§ **INSTRUÇÕES DE TRABALHO**:
(a) No diário de escrita, de que a professora chama o autor ao avaliar os trabalhos dele?
(b) Reescreva o trecho do diário de escrita entre "Apesar de ninguém" e "poemas sem fim.", inclusive, trocando "desdém" por "desprezo".

§ **TRECHO FORNECIDO**:

┌────────

27/11/2022

Muita Palavra (Diário de Escrita #1)

Tô fazendo um trabalho de psicologia sobre a escrita como ferramenta de elaboração do sofrimento e desenvolvimento de questões pessoais. Esse relato vai nesse sentido.

Me pego resistente ao encarar o papel, mesmo sabendo do benefício que trazem as palavras escritas.

Comecei um poema de amor que não consigo terminar
parece que sempre tá faltando algo, sabe? Vejo se tornar cada vez mais longo, cheio dos caminhos, figuras, passados e futuros e outras complicações.

Fico pensando se atravanco o amor botando muita palavra nele, como faço com a escrita.

Tem uma desafetuosa professora que me critica ao avaliar meus trabalhos: me chama de prolixo (“quem usa palavras em demasia ao falar ou escrever; que não sabe sintetizar o pensamento”, no dicionário.)

Apesar de ninguém gostar desta professora, e por motivos válidos de desdém profissional, eu gosto um pouco dela. Acho que a crítica que faz responde muitos problemas de pensamentos obsessivos e compulsivos que carrego, de poemas sem fim.


28/10/2022

Vc escreve pra quê?

Fico muito tempo sem escrever

Perco o prumo
flutuando muito alto em muito mundo
como dar conta de tudo que preciso despejar aqui
com esse fino funil feito de olhos e dedos?

└────────

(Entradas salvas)
┌────────

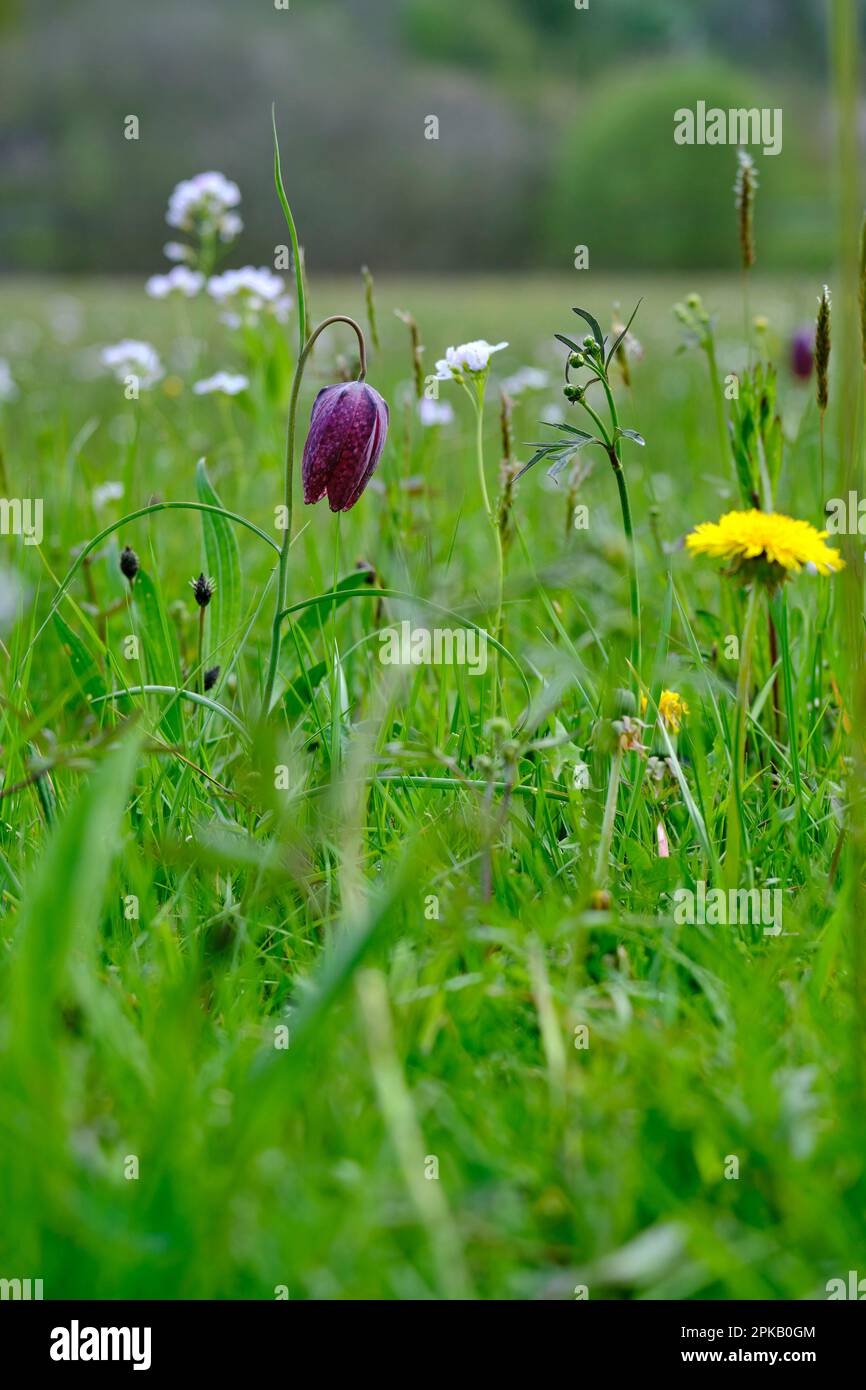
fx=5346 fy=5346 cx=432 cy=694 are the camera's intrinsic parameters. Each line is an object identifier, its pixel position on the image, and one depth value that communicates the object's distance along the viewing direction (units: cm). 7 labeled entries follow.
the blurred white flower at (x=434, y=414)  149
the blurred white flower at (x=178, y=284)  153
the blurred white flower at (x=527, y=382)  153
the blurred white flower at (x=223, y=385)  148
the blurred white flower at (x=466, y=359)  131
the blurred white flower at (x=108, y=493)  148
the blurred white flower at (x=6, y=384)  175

└────────
┌────────

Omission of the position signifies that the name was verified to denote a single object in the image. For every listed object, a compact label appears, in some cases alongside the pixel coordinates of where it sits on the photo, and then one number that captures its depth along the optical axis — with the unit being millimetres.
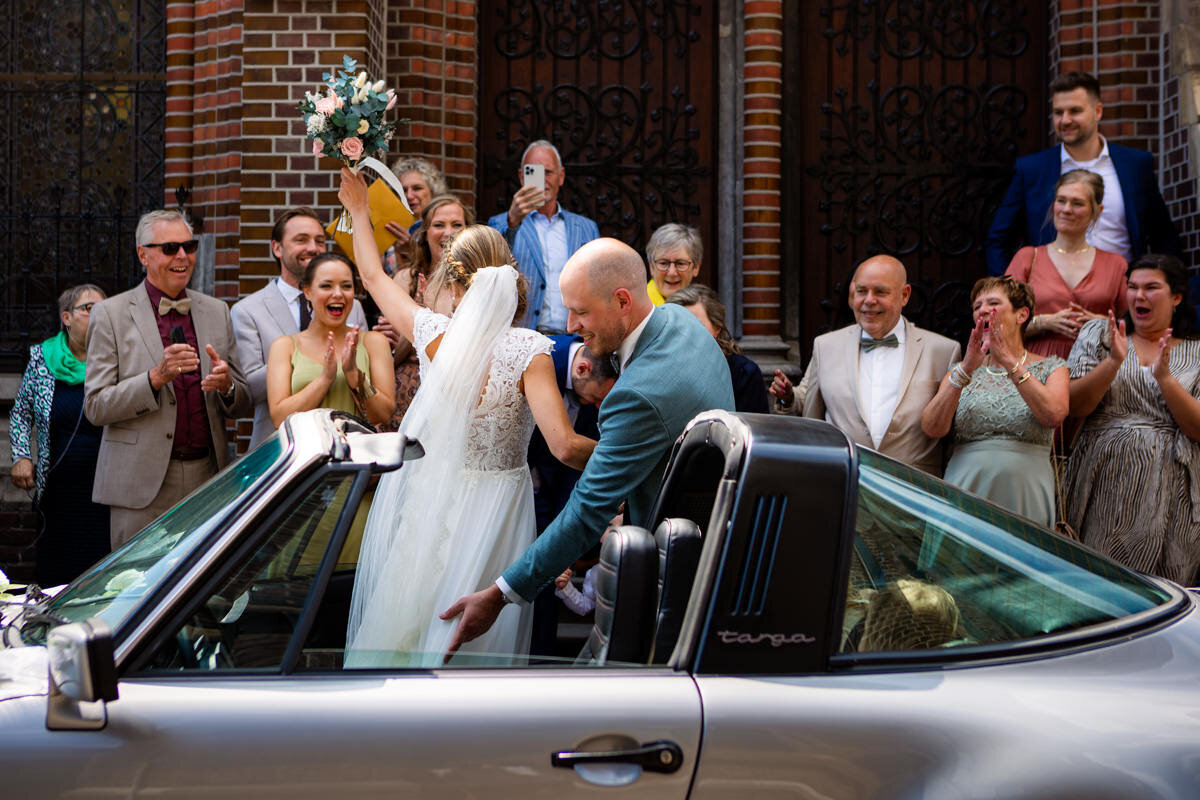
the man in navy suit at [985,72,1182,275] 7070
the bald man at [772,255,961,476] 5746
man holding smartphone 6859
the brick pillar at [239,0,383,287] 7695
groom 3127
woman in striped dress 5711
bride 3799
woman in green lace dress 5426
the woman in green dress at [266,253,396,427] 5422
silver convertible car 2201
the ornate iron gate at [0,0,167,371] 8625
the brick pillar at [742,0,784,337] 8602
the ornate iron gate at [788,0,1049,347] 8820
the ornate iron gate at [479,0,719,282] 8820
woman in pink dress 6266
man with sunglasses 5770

└────────

§ **RESULTADOS DO EXERCÍCIO**:
(a) De prolixo.

(b)
Apesar de ninguém gostar desta professora, e por motivos válidos de desprezo profissional, eu gosto um pouco dela. Acho que a crítica que faz responde muitos problemas de pensamentos obsessivos e compulsivos que carrego, de poemas sem fim.